### ASSIGNED TASK
Please reproduce the listing in full, exactly as given.

### RECORD EXCERPTS
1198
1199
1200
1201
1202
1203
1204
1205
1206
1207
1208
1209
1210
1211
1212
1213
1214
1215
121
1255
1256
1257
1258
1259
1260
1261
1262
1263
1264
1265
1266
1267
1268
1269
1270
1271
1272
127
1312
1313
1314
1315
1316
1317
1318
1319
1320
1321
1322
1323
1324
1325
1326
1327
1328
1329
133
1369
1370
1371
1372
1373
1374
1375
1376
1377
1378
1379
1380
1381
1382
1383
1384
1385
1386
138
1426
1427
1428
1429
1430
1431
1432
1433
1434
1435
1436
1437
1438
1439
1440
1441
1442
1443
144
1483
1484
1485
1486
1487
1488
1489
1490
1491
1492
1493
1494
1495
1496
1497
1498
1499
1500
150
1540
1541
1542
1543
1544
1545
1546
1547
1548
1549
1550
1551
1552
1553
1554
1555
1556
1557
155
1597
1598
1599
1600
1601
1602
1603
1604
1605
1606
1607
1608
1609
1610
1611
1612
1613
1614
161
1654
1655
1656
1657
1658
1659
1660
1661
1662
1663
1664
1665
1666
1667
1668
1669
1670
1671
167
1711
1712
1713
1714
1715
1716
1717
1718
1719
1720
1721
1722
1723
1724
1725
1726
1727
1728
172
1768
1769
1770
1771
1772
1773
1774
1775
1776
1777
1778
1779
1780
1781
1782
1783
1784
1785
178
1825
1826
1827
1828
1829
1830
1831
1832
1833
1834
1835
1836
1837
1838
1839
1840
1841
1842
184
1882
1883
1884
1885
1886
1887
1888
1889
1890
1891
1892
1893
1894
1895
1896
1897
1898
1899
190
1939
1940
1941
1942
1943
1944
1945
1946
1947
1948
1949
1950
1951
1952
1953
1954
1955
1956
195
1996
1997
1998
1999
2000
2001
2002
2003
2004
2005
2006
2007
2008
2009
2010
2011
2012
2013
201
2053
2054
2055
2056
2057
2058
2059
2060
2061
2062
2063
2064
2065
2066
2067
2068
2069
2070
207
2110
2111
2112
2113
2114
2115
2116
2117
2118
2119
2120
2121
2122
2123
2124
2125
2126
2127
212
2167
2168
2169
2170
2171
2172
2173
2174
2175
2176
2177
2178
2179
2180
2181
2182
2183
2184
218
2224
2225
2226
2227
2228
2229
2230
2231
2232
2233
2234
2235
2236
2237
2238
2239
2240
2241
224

### SOLUTION
1198
1199
1200
1201
1202
1203
1204
1205
1206
1207
1208
1209
1210
1211
1212
1213
1214
1215
121
1255
1256
1257
1258
1259
1260
1261
1262
1263
1264
1265
1266
1267
1268
1269
1270
1271
1272
127
1312
1313
1314
1315
1316
1317
1318
1319
1320
1321
1322
1323
1324
1325
1326
1327
1328
1329
133
1369
1370
1371
1372
1373
1374
1375
1376
1377
1378
1379
1380
1381
1382
1383
1384
1385
1386
138
1426
1427
1428
1429
1430
1431
1432
1433
1434
1435
1436
1437
1438
1439
1440
1441
1442
1443
144
1483
1484
1485
1486
1487
1488
1489
1490
1491
1492
1493
1494
1495
1496
1497
1498
1499
1500
150
1540
1541
1542
1543
1544
1545
1546
1547
1548
1549
1550
1551
1552
1553
1554
1555
1556
1557
155
1597
1598
1599
1600
1601
1602
1603
1604
1605
1606
1607
1608
1609
1610
1611
1612
1613
1614
161
1654
1655
1656
1657
1658
1659
1660
1661
1662
1663
1664
1665
1666
1667
1668
1669
1670
1671
167
1711
1712
1713
1714
1715
1716
1717
1718
1719
1720
1721
1722
1723
1724
1725
1726
1727
1728
172
1768
1769
1770
1771
1772
1773
1774
1775
1776
1777
1778
1779
1780
1781
1782
1783
1784
1785
178
1825
1826
1827
1828
1829
1830
1831
1832
1833
1834
1835
1836
1837
1838
1839
1840
1841
1842
184
1882
1883
1884
1885
1886
1887
1888
1889
1890
1891
1892
1893
1894
1895
1896
1897
1898
1899
190
1939
1940
1941
1942
1943
1944
1945
1946
1947
1948
1949
1950
1951
1952
1953
1954
1955
1956
195
1996
1997
1998
1999
2000
2001
2002
2003
2004
2005
2006
2007
2008
2009
2010
2011
2012
2013
201
2053
2054
2055
2056
2057
2058
2059
2060
2061
2062
2063
2064
2065
2066
2067
2068
2069
2070
207
2110
2111
2112
2113
2114
2115
2116
2117
2118
2119
2120
2121
2122
2123
2124
2125
2126
2127
212
2167
2168
2169
2170
2171
2172
2173
2174
2175
2176
2177
2178
2179
2180
2181
2182
2183
2184
218
2224
2225
2226
2227
2228
2229
2230
2231
2232
2233
2234
2235
2236
2237
2238
2239
2240
2241
224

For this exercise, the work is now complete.